This final technique reduces miss rates without any hardware changes. This magical

reduction comes from optimized software. The increasing performance gap between

processors and main memory has inspired compiler writers to scrutinize the memory

hierarchy to see if compile time optimizations can improve performance. Once again

research is split between improvements in instruction misses and improvements in data

misses.

Code can easily be rearranged without affecting correctness; for example, reordering

the procedures of a program might reduce instruction miss rates by reducing conflict

misses. Reordering the instructions reduced misses by 50% for a 2-KB direct-mapped

instruction cache with 4-byte blocks, and by 75% in an 8-KB cache.

Another code optimization aims for better efficiency from long cache blocks. Aligning

basic blocks so that the entry point is at the beginning of a cache block decreases the

chance of a cache miss for sequential code.

Loop Interchange:

Some programs have nested loops that access data in memory in non-sequential

order. Simply exchanging the nesting of the loops can make the code access the data in

the order it is stored. Assuming the arrays do not fit in cache, this technique reduces

misses by improving spatial locality; reordering maximizes use of data in a cache block

before it is discarded.

/* Before */ for (j = 0; j < 100; j = j+1) for (i = 0; i < 5000; i = i+1) x[i][j] = 2 * x[i][j];

/* After */ for (i = 0; i < 5000; i = i+1) for (j = 0; j < 100; j = j+1) x[i][j] = 2 * x[i][j];

This optimization improves cache performance without affecting the number of

instructions executed.

Blocking:

This optimization tries to reduce misses via improved temporal locality. We are again

dealing with multiple arrays, with some arrays accessed by rows and some by columns.

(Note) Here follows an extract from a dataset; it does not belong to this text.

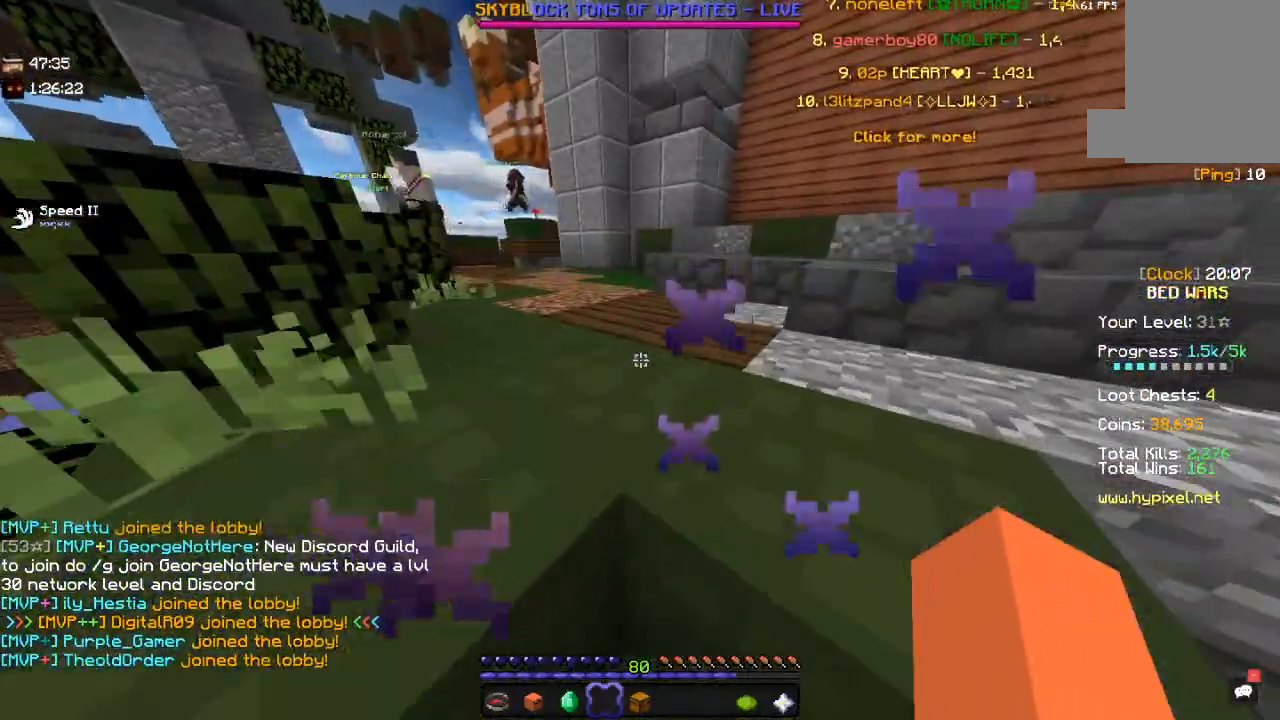
{"keys": ["w"], "mouse": [], "events": [[217, "space", "down"], [267, "a", "up"], [467, "space", "up"]]}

Storing the arrays row by row (row major order) or column by column (column major

order) does not solve the problem because both rows and columns are used in every

iteration of the loop. Such orthogonal accesses mean the transformations such as loop

interchange are not helpful.

Instead of operating on entire rows or columns of an array, blocked algorithms operate

on submatrices or blocks. The goal is to maximize accesses to the data loaded into the

cache before the data are replaced.

Summary of Reducing Cache Miss Rate

This section first presented the three C’s model of cache misses: compulsory, capacity,

and conflict. This intuitive model led to three obvious optimizations: larger block size to

reduce compulsory misses, larger cache size to reduce capacity misses, and higher

associativity to reduce conflict misses. Since higher associativity may affect cache hit

time or cache power consumption, way prediction checks only a piece of the cache for

hits and then on a miss checks the rest. The final technique is the favorite of the hardware

designer, leaving cache optimizations to the compiler.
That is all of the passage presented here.